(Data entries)
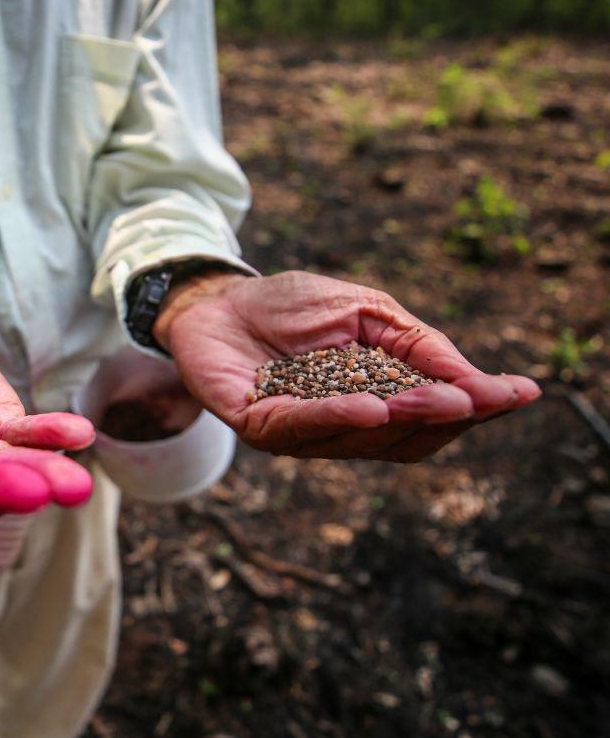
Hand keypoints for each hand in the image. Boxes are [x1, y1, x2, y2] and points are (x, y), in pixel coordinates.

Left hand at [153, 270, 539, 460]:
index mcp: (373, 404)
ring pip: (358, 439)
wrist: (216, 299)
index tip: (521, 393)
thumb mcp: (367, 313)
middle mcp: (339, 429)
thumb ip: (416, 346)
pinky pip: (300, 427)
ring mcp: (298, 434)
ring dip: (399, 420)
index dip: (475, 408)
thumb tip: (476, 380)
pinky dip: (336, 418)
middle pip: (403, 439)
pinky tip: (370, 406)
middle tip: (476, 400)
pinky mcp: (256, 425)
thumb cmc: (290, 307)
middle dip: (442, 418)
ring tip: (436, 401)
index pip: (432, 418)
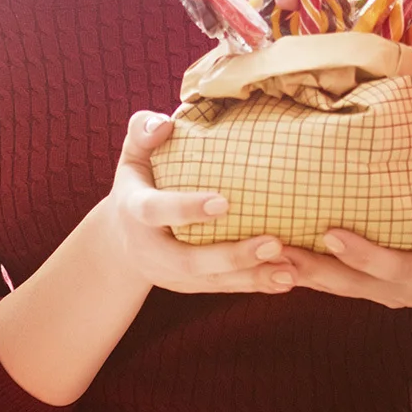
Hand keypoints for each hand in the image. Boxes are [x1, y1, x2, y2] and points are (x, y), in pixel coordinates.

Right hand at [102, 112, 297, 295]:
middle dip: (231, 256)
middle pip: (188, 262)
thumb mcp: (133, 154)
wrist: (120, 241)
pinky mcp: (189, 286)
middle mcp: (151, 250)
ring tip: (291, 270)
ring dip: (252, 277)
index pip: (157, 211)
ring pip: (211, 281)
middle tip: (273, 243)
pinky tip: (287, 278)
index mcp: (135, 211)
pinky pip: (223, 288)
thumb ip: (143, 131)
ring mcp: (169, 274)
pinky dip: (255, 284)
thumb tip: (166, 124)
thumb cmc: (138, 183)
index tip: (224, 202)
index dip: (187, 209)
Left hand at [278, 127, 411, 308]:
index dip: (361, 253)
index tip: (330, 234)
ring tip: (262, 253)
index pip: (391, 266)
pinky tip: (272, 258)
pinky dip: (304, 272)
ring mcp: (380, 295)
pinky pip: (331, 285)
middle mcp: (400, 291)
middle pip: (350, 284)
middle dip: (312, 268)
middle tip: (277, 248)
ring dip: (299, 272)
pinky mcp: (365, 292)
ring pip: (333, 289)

---

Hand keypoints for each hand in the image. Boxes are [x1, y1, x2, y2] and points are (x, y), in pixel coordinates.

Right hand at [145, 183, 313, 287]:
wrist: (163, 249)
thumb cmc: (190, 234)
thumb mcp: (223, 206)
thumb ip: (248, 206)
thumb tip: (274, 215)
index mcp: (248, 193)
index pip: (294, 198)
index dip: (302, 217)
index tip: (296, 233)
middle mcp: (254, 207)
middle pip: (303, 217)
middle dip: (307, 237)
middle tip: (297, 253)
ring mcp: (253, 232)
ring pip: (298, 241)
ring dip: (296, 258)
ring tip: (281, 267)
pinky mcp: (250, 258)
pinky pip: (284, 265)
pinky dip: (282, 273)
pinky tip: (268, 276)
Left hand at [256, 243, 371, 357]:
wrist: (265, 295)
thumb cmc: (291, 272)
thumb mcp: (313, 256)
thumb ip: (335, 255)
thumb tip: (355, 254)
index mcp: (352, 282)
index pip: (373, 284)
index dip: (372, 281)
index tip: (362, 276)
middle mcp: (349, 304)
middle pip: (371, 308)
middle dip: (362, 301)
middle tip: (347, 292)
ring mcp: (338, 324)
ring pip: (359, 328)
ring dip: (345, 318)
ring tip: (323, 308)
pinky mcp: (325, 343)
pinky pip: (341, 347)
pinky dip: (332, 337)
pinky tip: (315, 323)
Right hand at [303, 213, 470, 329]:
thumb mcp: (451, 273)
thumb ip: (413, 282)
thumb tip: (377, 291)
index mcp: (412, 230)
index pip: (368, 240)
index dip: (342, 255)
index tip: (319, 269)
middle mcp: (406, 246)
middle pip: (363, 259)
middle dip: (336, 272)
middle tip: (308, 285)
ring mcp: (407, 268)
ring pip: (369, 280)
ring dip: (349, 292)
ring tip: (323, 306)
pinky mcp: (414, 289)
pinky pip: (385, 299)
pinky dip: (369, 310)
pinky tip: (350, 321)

==

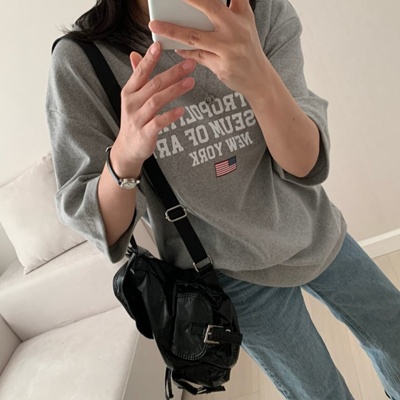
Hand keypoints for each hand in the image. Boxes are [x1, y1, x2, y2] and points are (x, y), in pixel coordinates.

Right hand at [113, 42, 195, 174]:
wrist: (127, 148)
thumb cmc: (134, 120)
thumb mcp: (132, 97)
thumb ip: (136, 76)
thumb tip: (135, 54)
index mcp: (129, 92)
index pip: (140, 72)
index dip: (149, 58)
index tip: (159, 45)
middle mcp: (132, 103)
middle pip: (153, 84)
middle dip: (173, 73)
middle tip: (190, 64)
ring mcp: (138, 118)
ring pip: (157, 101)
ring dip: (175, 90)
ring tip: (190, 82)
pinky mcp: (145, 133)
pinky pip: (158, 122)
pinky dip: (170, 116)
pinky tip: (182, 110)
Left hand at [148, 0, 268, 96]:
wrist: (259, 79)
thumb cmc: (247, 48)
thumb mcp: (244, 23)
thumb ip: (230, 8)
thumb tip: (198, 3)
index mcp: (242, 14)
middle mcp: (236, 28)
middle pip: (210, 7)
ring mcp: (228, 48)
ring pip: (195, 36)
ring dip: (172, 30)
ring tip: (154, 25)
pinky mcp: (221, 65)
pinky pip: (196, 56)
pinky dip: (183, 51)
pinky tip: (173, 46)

- _Requirement_: Would you transcribe the lines above exactly, going from the line bearing "ring dip: (399, 420)" through the line bearing "ring pip: (211, 281)", and drop the pictures from the copy?

- _Written solution_:
ring dip: (399, 420)
index dip: (475, 408)
thumb tip: (476, 380)
pinky dip: (336, 418)
middle pip: (403, 439)
pinky tip: (370, 406)
middle tip: (476, 400)
pinky mcp: (256, 425)
thumb cmc: (290, 307)
middle dip: (442, 418)
ring tip: (436, 401)
index pip: (432, 418)
Hand keypoints for each hand in the image. Boxes are [x1, y1, x2, y2] and points are (x, y), in pixel coordinates.

Right hand at [102, 112, 297, 295]:
middle dip: (231, 256)
middle pip: (188, 262)
thumb mcp: (133, 154)
wrist: (120, 241)
pinky mcp: (189, 286)
middle mcp: (151, 250)
ring tip: (291, 270)
ring dip: (252, 277)
index pip: (157, 211)
ring pip: (211, 281)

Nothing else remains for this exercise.